Uma análise do Pentágono enviada ao Congresso concluiu que três ataques aéreos realizados em abril de 2025 contra posições dos houthis — incluindo um no porto de Ras Isa que causou a morte de 80 pessoas — resultaram em 153 mortos e 243 feridos entre a população civil.
Os ataques aéreos dos EUA contra os rebeldes houthis, apoiados pelo Irão, no Iémen, no ano passado, resultaram na morte de mais de 150 civis, de acordo com uma avaliação do Pentágono divulgada na quarta-feira.
A análise do Pentágono, que foi enviada ao Congresso como parte de um relatório anual sobre vítimas civis, centrou-se em três ataques aéreos realizados em abril de 2025, em resposta aos ataques houthis a navios comerciais no Mar Vermelho, uma rota comercial global crucial que liga o Mediterrâneo ao Oceano Índico.
Os ataques dos EUA tiveram como alvo forças hostis na capital Sana'a, controlada pelos houthis, ou nas suas imediações, bem como no porto de Ras Isa. Segundo o relatório, um total de 153 civis foram mortos e 243 ficaram feridos.
O ataque ao porto foi o mais mortífero, tendo causado a morte de 80 pessoas e ferido outras 171. Na altura, os houthis divulgaram imagens chocantes das consequências do ataque no seu canal de notícias por satélite al-Masirah, mostrando as vítimas no porto.
O Comando Central dos EUA (CENTCOM), que supervisiona as operações militares norte-americanas no Médio Oriente, referiu na altura que "o ataque não tinha como objetivo causar danos à população do Iémen".
"As forças norte-americanas tomaram medidas para eliminar esta fonte de combustível dos terroristas houthis apoiados pelo Irão e privá-los das receitas ilegais que têm financiado os esforços dos houthis para aterrorizar toda a região há mais de 10 anos", afirmou o CENTCOM no seu comunicado.
O comando determinou ainda que os três ataques "provavelmente" resultaram em vítimas civis, segundo a análise. A informação baseou-se em fontes de inteligência dos EUA, imagens e relatos de fontes abertas.
As preocupações têm vindo a aumentar entre os legisladores norte-americanos e os grupos de direitos humanos relativamente às vítimas civis em operações militares durante o segundo mandato do presidente dos EUA, Donald Trump, depois de um míssil norte-americano ter atingido uma escola primária em Minab nos primeiros dias da guerra com o Irão, matando até 168 pessoas.
Indemnizações por condolências às vítimas
A análise do Pentágono também ponderou se deveriam ser pagas indemnizações por condolências às vítimas ou às suas famílias, mas concluiu que tal não era adequado nos três casos. A análise não explicou o motivo.
Estes pagamentos são uma opção à disposição das forças armadas dos EUA quando civis são mortos ou feridos durante operações militares. Não são exigidos por lei e não constituem uma admissão de culpa.

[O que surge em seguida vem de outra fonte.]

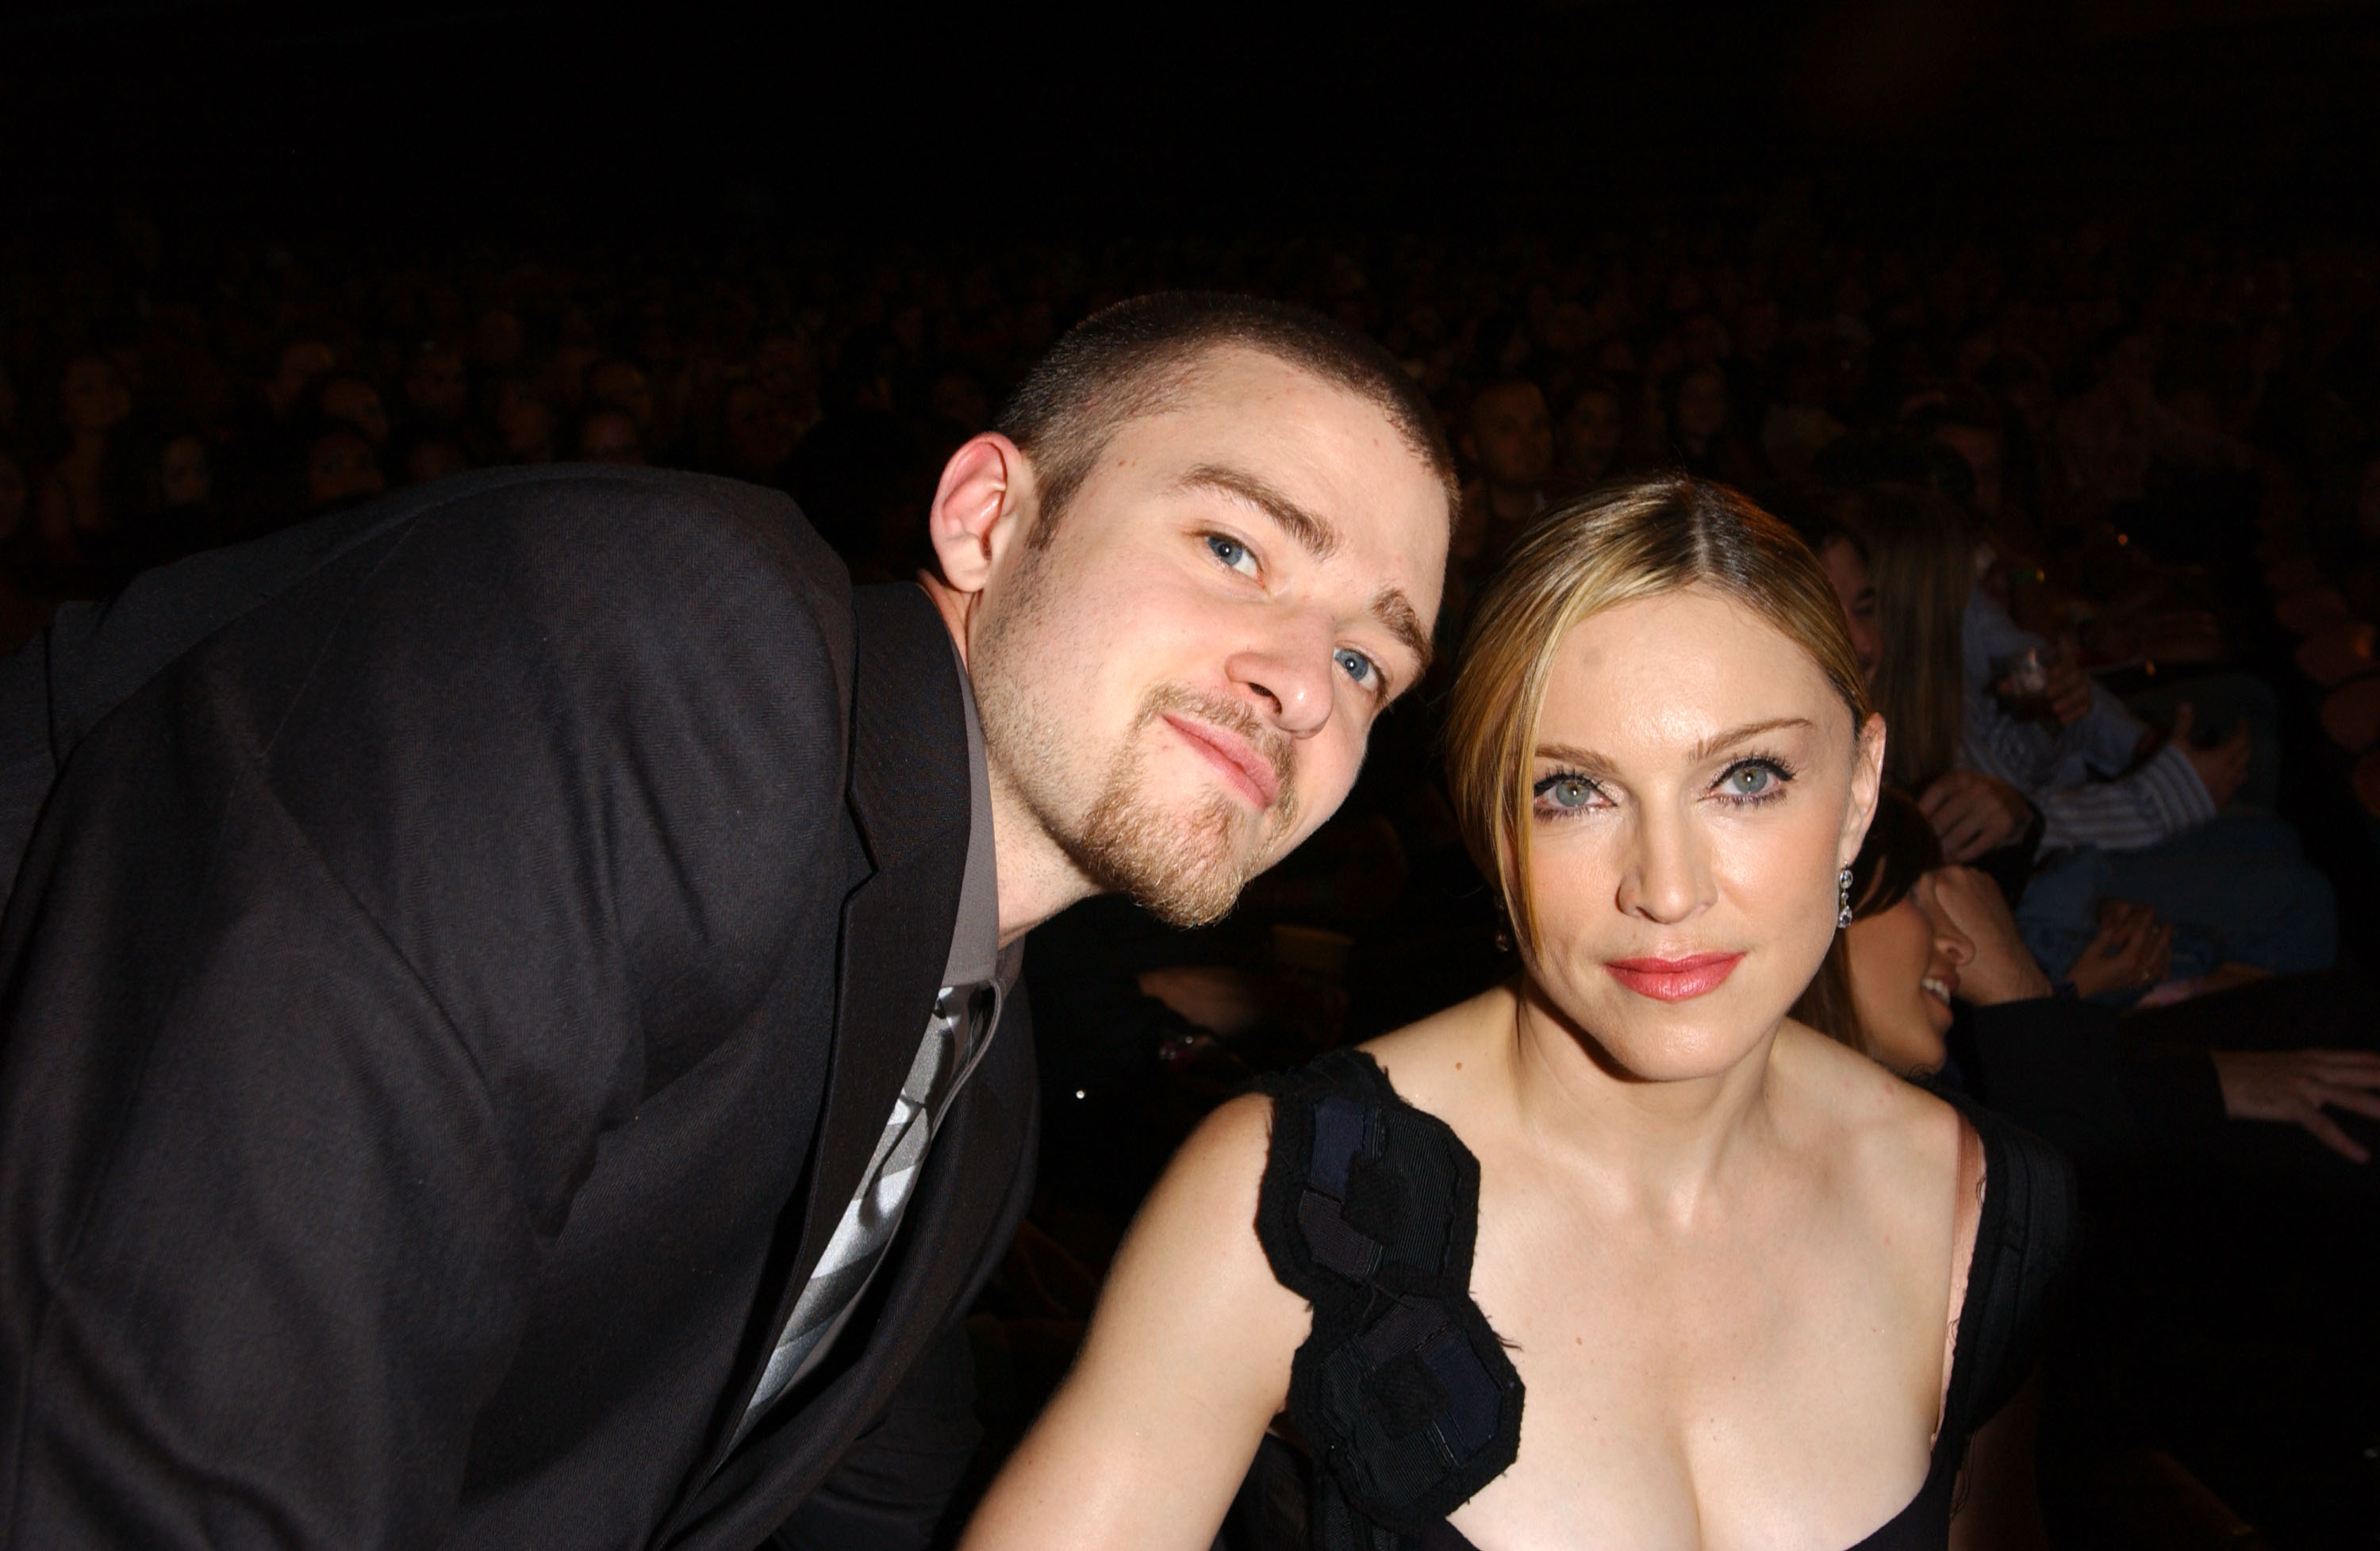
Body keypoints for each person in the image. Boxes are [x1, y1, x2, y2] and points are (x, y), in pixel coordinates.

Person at [0, 291, 1455, 1551]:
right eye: (1234, 549)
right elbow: (178, 1417)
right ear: (987, 518)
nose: (1302, 686)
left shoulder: (974, 1087)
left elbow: (885, 1508)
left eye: (1365, 662)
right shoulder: (671, 656)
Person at [962, 478, 2071, 1551]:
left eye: (1746, 779)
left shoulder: (1980, 1208)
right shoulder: (1283, 1199)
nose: (1668, 889)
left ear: (1861, 791)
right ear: (1490, 831)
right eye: (1572, 792)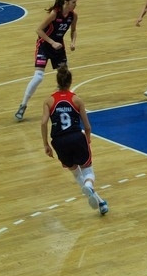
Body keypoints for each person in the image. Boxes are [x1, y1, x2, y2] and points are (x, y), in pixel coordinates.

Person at [41, 65, 108, 216]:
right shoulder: (77, 100)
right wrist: (88, 139)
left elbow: (43, 123)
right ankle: (89, 186)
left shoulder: (49, 101)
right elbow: (88, 126)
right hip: (76, 137)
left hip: (58, 141)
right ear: (70, 82)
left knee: (77, 174)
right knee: (88, 173)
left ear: (57, 81)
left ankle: (100, 203)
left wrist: (46, 144)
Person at [15, 0, 78, 121]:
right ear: (66, 2)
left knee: (64, 75)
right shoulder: (54, 13)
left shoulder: (73, 15)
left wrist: (73, 42)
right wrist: (52, 42)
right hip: (44, 45)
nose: (75, 4)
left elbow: (73, 30)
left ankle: (63, 103)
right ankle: (23, 105)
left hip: (58, 47)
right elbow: (38, 30)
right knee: (38, 77)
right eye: (73, 2)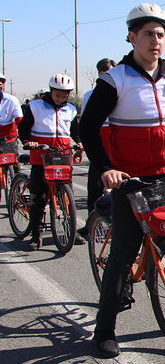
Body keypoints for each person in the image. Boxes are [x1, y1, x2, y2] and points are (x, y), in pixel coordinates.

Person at [79, 2, 165, 358]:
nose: (155, 40)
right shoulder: (114, 79)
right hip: (129, 180)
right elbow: (87, 127)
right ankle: (104, 330)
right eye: (148, 33)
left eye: (161, 34)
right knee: (122, 253)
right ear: (132, 37)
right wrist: (105, 167)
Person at [18, 74, 85, 250]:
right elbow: (23, 128)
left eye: (64, 96)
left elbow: (74, 131)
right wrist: (27, 141)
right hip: (41, 157)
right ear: (51, 91)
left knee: (66, 197)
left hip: (62, 156)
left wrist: (78, 143)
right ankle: (35, 233)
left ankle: (71, 231)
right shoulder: (35, 107)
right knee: (38, 197)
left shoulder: (70, 109)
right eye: (58, 95)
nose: (61, 99)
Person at [77, 58, 116, 236]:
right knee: (95, 184)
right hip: (99, 141)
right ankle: (92, 221)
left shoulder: (121, 92)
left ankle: (119, 222)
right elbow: (86, 123)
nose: (107, 74)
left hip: (117, 141)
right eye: (103, 72)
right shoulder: (89, 95)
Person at [0, 73, 23, 163]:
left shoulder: (11, 100)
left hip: (9, 137)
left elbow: (19, 119)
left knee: (13, 162)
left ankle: (16, 175)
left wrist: (24, 137)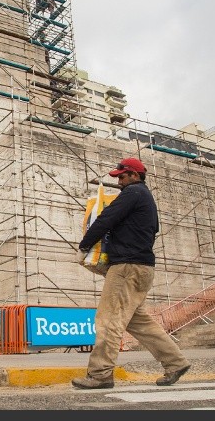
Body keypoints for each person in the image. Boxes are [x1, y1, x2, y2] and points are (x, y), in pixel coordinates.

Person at [72, 157, 191, 389]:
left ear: (135, 176)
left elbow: (106, 218)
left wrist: (85, 245)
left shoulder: (133, 193)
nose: (120, 182)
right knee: (139, 322)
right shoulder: (147, 200)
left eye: (122, 177)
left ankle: (100, 374)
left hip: (126, 268)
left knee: (108, 320)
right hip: (143, 268)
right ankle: (175, 362)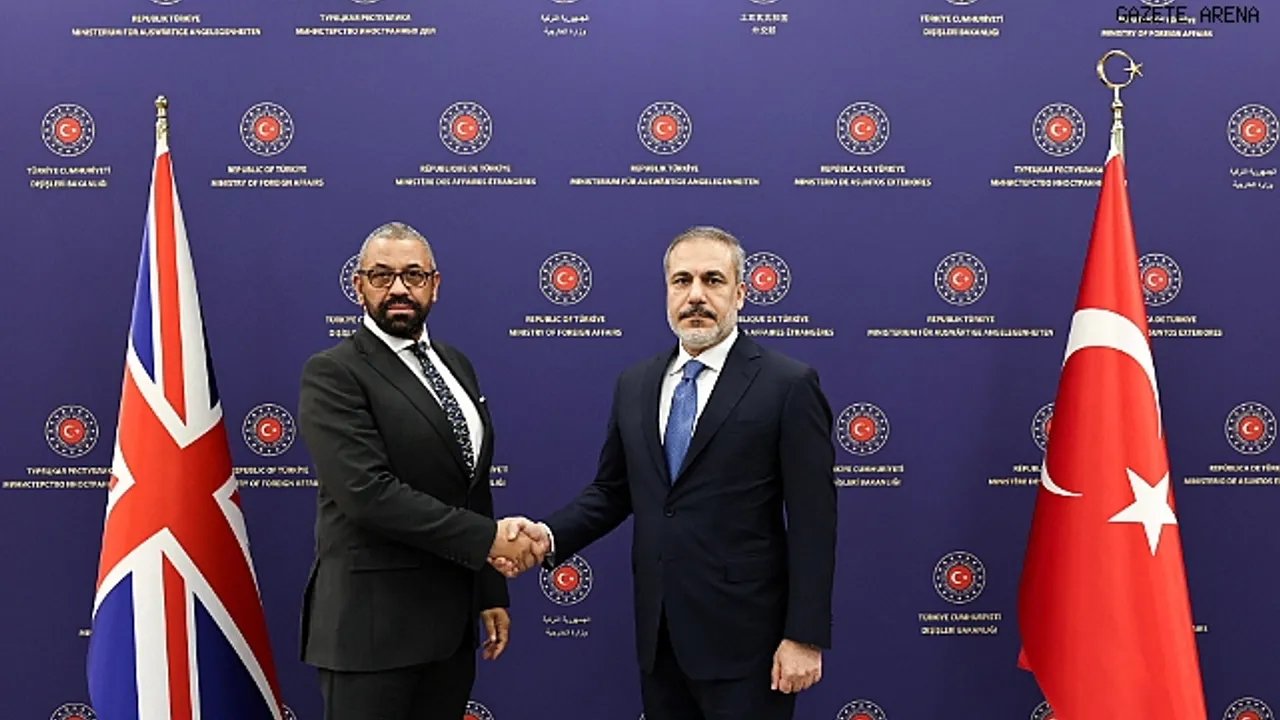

Os EUA já efetuaram pagamentos semelhantes em casos anteriores. Depois de um ataque com drones dos EUA no Afeganistão, em 2021, ter matado por engano 10 civis, incluindo sete crianças, o Pentágono afirmou estar empenhado em oferecer pagamentos de condolências aos familiares das vítimas.
Os houthis, que fazem parte da rede informal de aliados do Irão a que Teerão chama "Eixo da Resistência", afirmaram que os ataques a navios no Mar Vermelho que levaram aos ataques norte-americanos foram em apoio aos palestinianos no contexto da guerra entre Israel e o Hamas em Gaza.
Desde então, o grupo tem ameaçado fechar o estreito de Bab el-Mandeb, à entrada do Mar Vermelho, à navegação mundial, ao mesmo tempo que surgiram notícias de que também está a ponderar a introdução de uma taxa de trânsito, na sequência de consultas com Teerão.
O Estreito de Ormuz — outro ponto de estrangulamento crucial para a navegação mundial — tem estado quase completamente fechado ao tráfego de navios de carga desde o início da guerra com o Irão, no final de fevereiro.
Um encerramento simultâneo de ambos os estreitos afetaria cerca de um terço do comércio mundial de petróleo.